** INPUT DATA follows **

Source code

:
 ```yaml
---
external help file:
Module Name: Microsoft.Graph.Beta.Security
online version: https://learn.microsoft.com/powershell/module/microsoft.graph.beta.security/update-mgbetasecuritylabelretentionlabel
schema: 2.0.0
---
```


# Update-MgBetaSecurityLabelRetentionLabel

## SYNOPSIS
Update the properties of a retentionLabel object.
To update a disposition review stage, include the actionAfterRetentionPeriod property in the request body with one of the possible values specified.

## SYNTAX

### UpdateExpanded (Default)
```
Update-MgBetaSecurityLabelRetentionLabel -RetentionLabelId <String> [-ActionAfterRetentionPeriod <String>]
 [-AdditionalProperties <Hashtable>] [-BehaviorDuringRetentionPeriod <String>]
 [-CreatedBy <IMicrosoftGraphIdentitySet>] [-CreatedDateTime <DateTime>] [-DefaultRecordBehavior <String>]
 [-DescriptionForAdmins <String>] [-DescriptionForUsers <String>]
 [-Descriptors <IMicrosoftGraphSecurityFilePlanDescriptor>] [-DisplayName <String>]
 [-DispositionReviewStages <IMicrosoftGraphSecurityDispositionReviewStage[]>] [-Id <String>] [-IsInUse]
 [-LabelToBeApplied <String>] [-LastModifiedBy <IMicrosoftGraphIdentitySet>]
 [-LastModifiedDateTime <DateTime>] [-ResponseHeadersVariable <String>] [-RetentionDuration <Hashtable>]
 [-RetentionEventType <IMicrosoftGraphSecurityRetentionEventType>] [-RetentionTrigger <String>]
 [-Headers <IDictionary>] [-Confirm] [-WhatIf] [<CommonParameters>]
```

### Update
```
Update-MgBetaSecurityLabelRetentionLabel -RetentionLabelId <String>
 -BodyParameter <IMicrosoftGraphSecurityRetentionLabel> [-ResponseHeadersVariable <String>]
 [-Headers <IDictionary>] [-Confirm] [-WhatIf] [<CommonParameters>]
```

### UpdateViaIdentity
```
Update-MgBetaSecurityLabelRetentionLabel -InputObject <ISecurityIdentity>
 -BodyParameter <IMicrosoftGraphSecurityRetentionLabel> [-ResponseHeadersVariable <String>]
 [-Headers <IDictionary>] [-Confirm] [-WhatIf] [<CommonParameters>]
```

** End of INPUT DATA **

--- THE TASK ---
Starting at the line that contains "# Update-MgBetaSecurityLabelRetentionLabel", reproduce each line through the end of the records exactly, both ends included.

--- YOUR RESPONSE ---
# Update-MgBetaSecurityLabelRetentionLabel

## SYNOPSIS
Update the properties of a retentionLabel object.
To update a disposition review stage, include the actionAfterRetentionPeriod property in the request body with one of the possible values specified.

## SYNTAX

### UpdateExpanded (Default)
```
Update-MgBetaSecurityLabelRetentionLabel -RetentionLabelId <String> [-ActionAfterRetentionPeriod <String>]
 [-AdditionalProperties <Hashtable>] [-BehaviorDuringRetentionPeriod <String>]
 [-CreatedBy <IMicrosoftGraphIdentitySet>] [-CreatedDateTime <DateTime>] [-DefaultRecordBehavior <String>]
 [-DescriptionForAdmins <String>] [-DescriptionForUsers <String>]
 [-Descriptors <IMicrosoftGraphSecurityFilePlanDescriptor>] [-DisplayName <String>]
 [-DispositionReviewStages <IMicrosoftGraphSecurityDispositionReviewStage[]>] [-Id <String>] [-IsInUse]
 [-LabelToBeApplied <String>] [-LastModifiedBy <IMicrosoftGraphIdentitySet>]
 [-LastModifiedDateTime <DateTime>] [-ResponseHeadersVariable <String>] [-RetentionDuration <Hashtable>]
 [-RetentionEventType <IMicrosoftGraphSecurityRetentionEventType>] [-RetentionTrigger <String>]
 [-Headers <IDictionary>] [-Confirm] [-WhatIf] [<CommonParameters>]
```

### Update
```
Update-MgBetaSecurityLabelRetentionLabel -RetentionLabelId <String>
 -BodyParameter <IMicrosoftGraphSecurityRetentionLabel> [-ResponseHeadersVariable <String>]
 [-Headers <IDictionary>] [-Confirm] [-WhatIf] [<CommonParameters>]
```

### UpdateViaIdentity
```
Update-MgBetaSecurityLabelRetentionLabel -InputObject <ISecurityIdentity>
 -BodyParameter <IMicrosoftGraphSecurityRetentionLabel> [-ResponseHeadersVariable <String>]
 [-Headers <IDictionary>] [-Confirm] [-WhatIf] [<CommonParameters>]
```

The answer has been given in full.